Here its mentioned in the lab notebook under data slicing section -
- If you want to be more specific, then you can map the specific value to the feature name. For example, if you want just
Male
, then you can declare it as features={'sex': [b'Male']}
. Notice that the string literal needs to be passed in as bytes with the b'
prefix.
- You can also pass in several features if you want.
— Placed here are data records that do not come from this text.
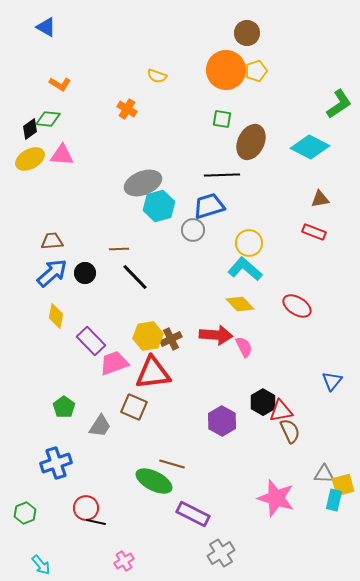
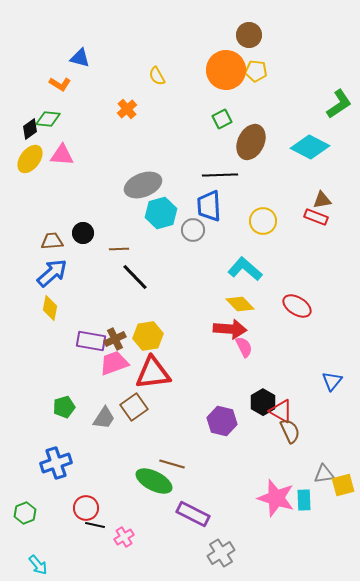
blue triangle at (46, 27): moved 34 px right, 31 px down; rotated 15 degrees counterclockwise
brown circle at (247, 33): moved 2 px right, 2 px down
yellow pentagon at (256, 71): rotated 25 degrees clockwise
yellow semicircle at (157, 76): rotated 42 degrees clockwise
orange cross at (127, 109): rotated 18 degrees clockwise
green square at (222, 119): rotated 36 degrees counterclockwise
yellow ellipse at (30, 159): rotated 24 degrees counterclockwise
black line at (222, 175): moved 2 px left
gray ellipse at (143, 183): moved 2 px down
brown triangle at (320, 199): moved 2 px right, 1 px down
cyan hexagon at (159, 206): moved 2 px right, 7 px down
blue trapezoid at (209, 206): rotated 76 degrees counterclockwise
red rectangle at (314, 232): moved 2 px right, 15 px up
yellow circle at (249, 243): moved 14 px right, 22 px up
black circle at (85, 273): moved 2 px left, 40 px up
yellow diamond at (56, 316): moved 6 px left, 8 px up
red arrow at (216, 335): moved 14 px right, 6 px up
brown cross at (171, 339): moved 56 px left
purple rectangle at (91, 341): rotated 36 degrees counterclockwise
green pentagon at (64, 407): rotated 20 degrees clockwise
brown square at (134, 407): rotated 32 degrees clockwise
red triangle at (281, 411): rotated 40 degrees clockwise
purple hexagon at (222, 421): rotated 16 degrees counterclockwise
gray trapezoid at (100, 426): moved 4 px right, 8 px up
gray triangle at (324, 474): rotated 10 degrees counterclockwise
cyan rectangle at (334, 500): moved 30 px left; rotated 15 degrees counterclockwise
black line at (96, 522): moved 1 px left, 3 px down
pink cross at (124, 561): moved 24 px up
cyan arrow at (41, 565): moved 3 px left
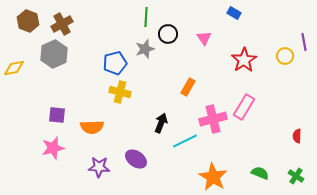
For example, if you want to slice through both the
sex
and race
features, then you can do features={'sex': None, 'race': None}
I tried something as below -
from tensorflow_data_validation.utils import slicing_util
slice_fn = slicing_util.get_feature_value_slicer(features={‘sex’: [b’Male’], ‘race’: [b’Asian’]})
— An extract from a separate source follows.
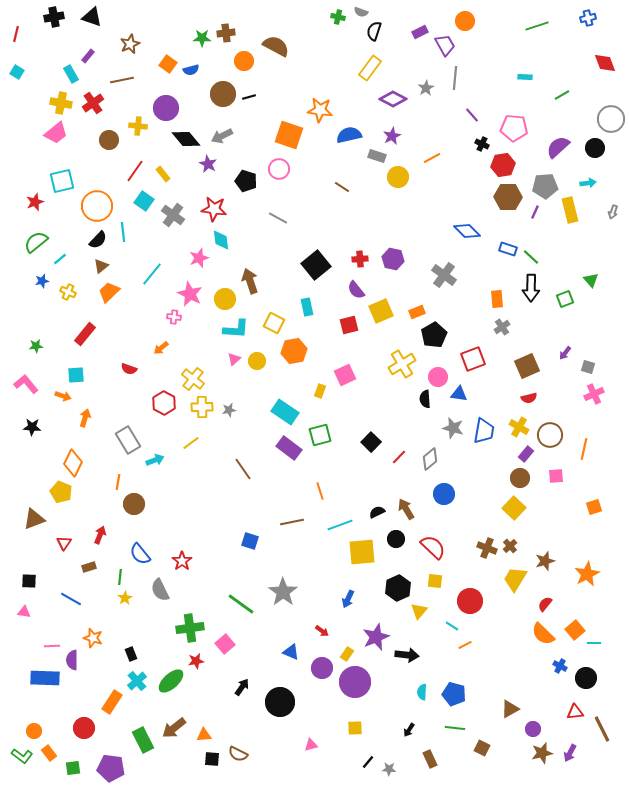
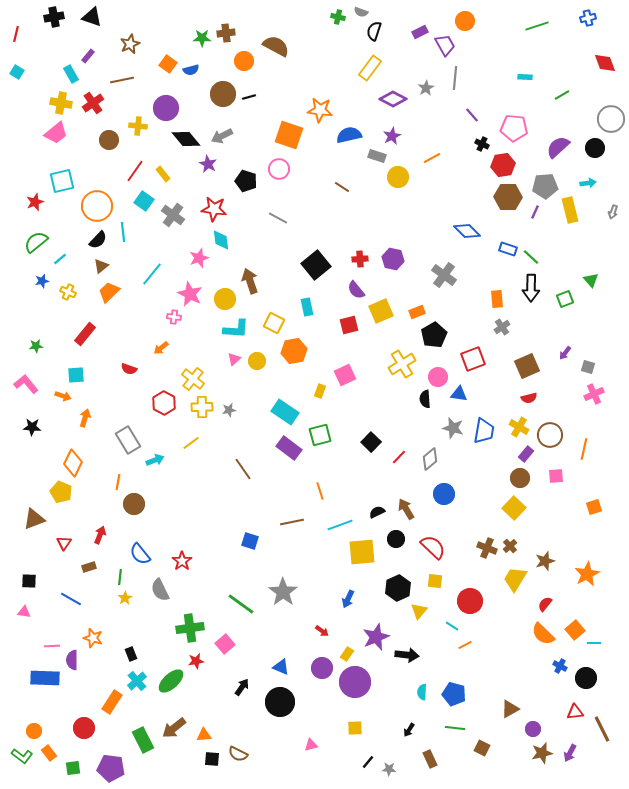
blue triangle at (291, 652): moved 10 px left, 15 px down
And when I am trying to view the result then I can see sex is male only but the race is not Asian its coming as white, can somebody please explain me, what I am doing wrong here?
Please find the screenshots below -
There are no records where sex = “Asian”. Here are the unique values in the training data.
>>> train_df.race.unique()
array(['White', 'Black', 'Asian-Pac-Islander', 'Amer-Indian-Eskimo',
'Other'], dtype=object)
When you specify a dictionary like {'sex': [b'Male'], 'race': [b'Asian-Pac-Islander']}
, the records picked are those that satisfy both conditions. The generated datasets are ['All Examples', 'race_Asian-Pac-Islander_sex_Male']
On the other hand, when you specify the features as {'sex': None, 'race': None}
, you’ll have the following slices generated:
Datasets generated: ['All Examples', 'race_White_sex_Male', 'race_Black_sex_Male', 'race_Black_sex_Female', 'race_White_sex_Female', 'race_Asian-Pac-Islander_sex_Male', 'race_Amer-Indian-Eskimo_sex_Male', 'race_Other_sex_Female', 'race_Asian-Pac-Islander_sex_Female', 'race_Amer-Indian-Eskimo_sex_Female', 'race_Other_sex_Male'] Type of sliced_stats elements: <class 'tensorflow_metadata.proto.v0.statistics_pb2.DatasetFeatureStatistics'>
It seems like you are looking for the last option to pick a few and compare statistics.